Submitted for Poets United's Poetry Pantry #111
and for dVerse Open Link Night #52


  1. Oh, this is a heartbreaking read. There is nothing that can replace that kind of emptiness either, and yes, the pets do notice the absence too.
    Heartfelt read Rosemary.

  2. So heartfelt, Rosemary, and it touches our hearts too. You and the cats must feel like you're rattling around, without him there....hopefully soon, kiddo!

  3. Rosemary, this is breaking ALL our hearts, it seems, which means it is a good write. Hard to click the "like" button because it's so sad (but I did). The daily routine, ruined by his absence. The man next door to me is awaiting his wife's return from rehab, and I've been taking him food so he'll eat right. I can see, every night, he's been crying. You're not alone. Love, Amy

  4. Rosemary, you expressed 'how it is' so well. Heartbreaking indeed. That loneliness of you and the pets is palpable in this poem. But, thank goodness for the cats, right?

  5. The human voice is divine. The absence of one can be most felt. Loneliness is compromised here with the presence of the pets, most certainly! Take care, Rosemary!


  6. Thank you, friends, for your understanding.

  7. David Niven, the filmstar, said a wise thing in one of his interviews long ago:
    "One morning you find that your first cup of tea in the morning tastes rather good again".
    I've needed that phrase and found truth in it.

  8. Just goes to show that pets can sense change as well. LOvely

  9. Such a heartbreaking write--I like the quote from Aprille--hopefully your morning tea tastes good again soon

  10. It's a measure of your love that you feel this way, that there is a difference now that he is gone. And meanwhile, you put your experience in this powerful piece that will touch so many others--including me.

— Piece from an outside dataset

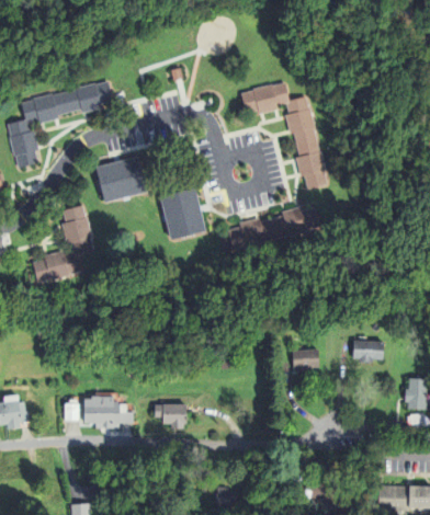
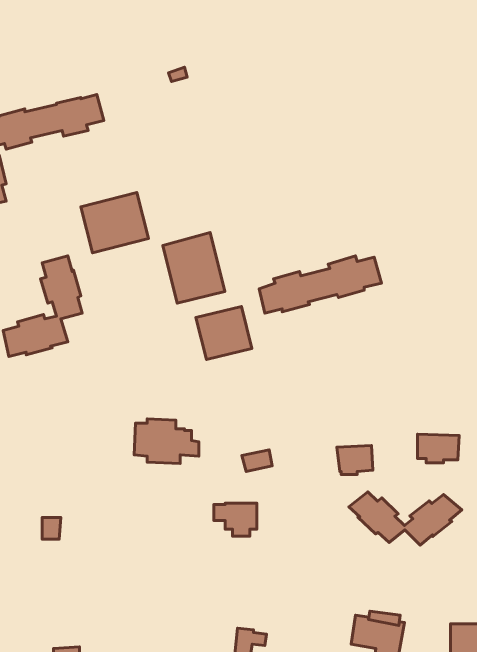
building: [240,82,327,187] -> none
building: none -> [196,306,252,359]
building: none -> [349,492,462,545]
building: [84,396,134,430] -> [134,419,199,463]
building: [155,403,188,428] -> [214,503,257,536]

  11. A very tender poem on missing someone deeply...feeling the emptiness. I don't know the circumstances but you have my heartfelt condolences for your sorrow.

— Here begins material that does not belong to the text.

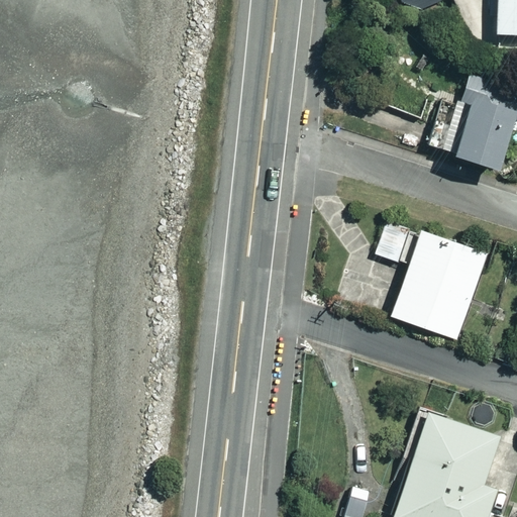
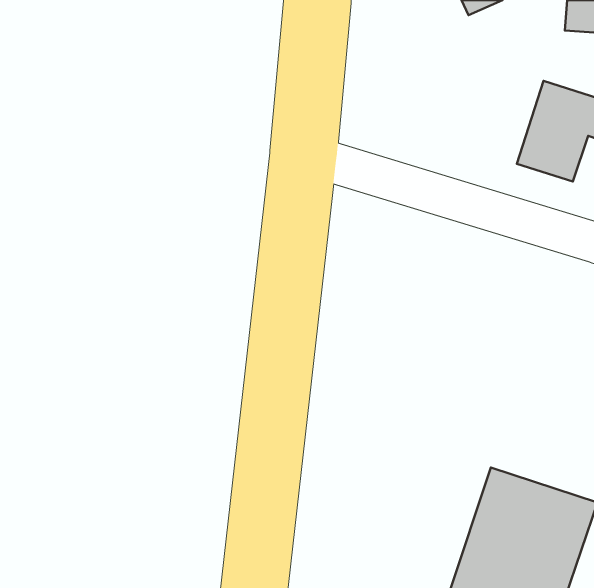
building: [389,229,495,345] -> none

  12. Yes, Aprille, that is an excellent quote! Thank you.

    My beloved husband, 83 years old, is in hospital very ill. If he does recover, which is doubtful, he will have to go into permanent residential care as I can no longer look after him adequately.

  13. i am sorry...i feel this deeply, you brought tears to my eyes...the celebrating of family and not being able to do that now...

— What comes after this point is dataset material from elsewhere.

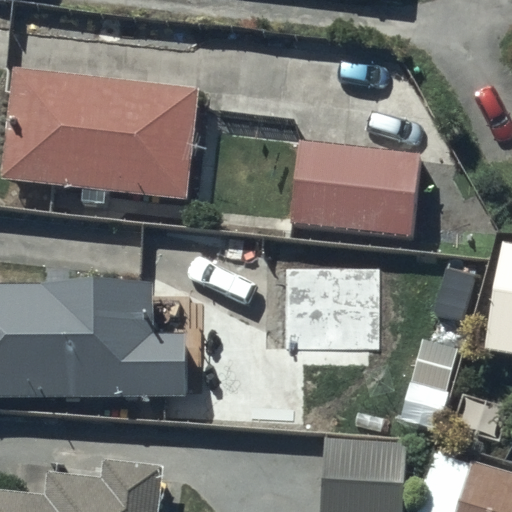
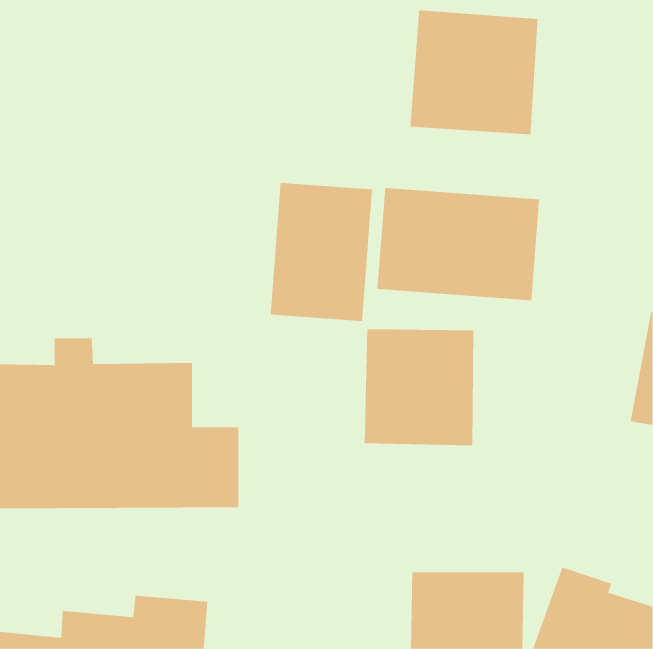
building: none -> [410,10,538,135]
building: [5,72,197,205] -> none
building: none -> [270,182,372,322]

  14. This is a heartbreaking picture. You've painted it so well...

  15. I'm so sorry. :( This really made me sad, empty, inside.

  16. I know and understand that silence. It's getting harder to fill it, the older I get. One wakes every day to new resolutions but the evening brings nostalgia and loneliness. Beautifully and expressively written. Thank you.

  17. Ah Rosemary - what a hard transition this one must be (am I correct in thinking this might be a permanent situation?) - you paint the scene so well, I feel as if I'm right there with you and the cats; would that it could be so ... but all that sort of company would just be temporary I suppose. A good, powerful poem.


  18. What a heartbreaking read. I'm so sorry you're going through all this. That kind of emptiness is so difficult.

  19. Oh dear. So hard. You write about it well and simply but very hard. k.

  20. Hopefully the cats provide a little comfort, hope he pulls through.

  21. I am sorry...a tender and sweet poem. Hugs.

  22. Will say prayers for your husband Rosemary. It isn't easy to accept the loss of his independence nor the total change happening in your lives

  23. The simplicity of the routines, the house, the everyday objects that define a life... all that against the absence, the space where someone is no longer there... so heartbreaking. I feel for you, Rosemary, as all the commenters here.

  24. brought tears to my eyes.. so sorry Rosemary.. wishing you much strength in this difficult time..you captured the emotions so well in your verse...felt...

  25. Oh Rosemary my heart goes out to you. You captured the emotions of painful transition so well. I wish you both comfort as you face this new and difficult chapter together.

  26. I deeply appreciate all your kind comments. This poem wrote itself, unbidden; I'm pleasantly surprised that you all consider it so powerful.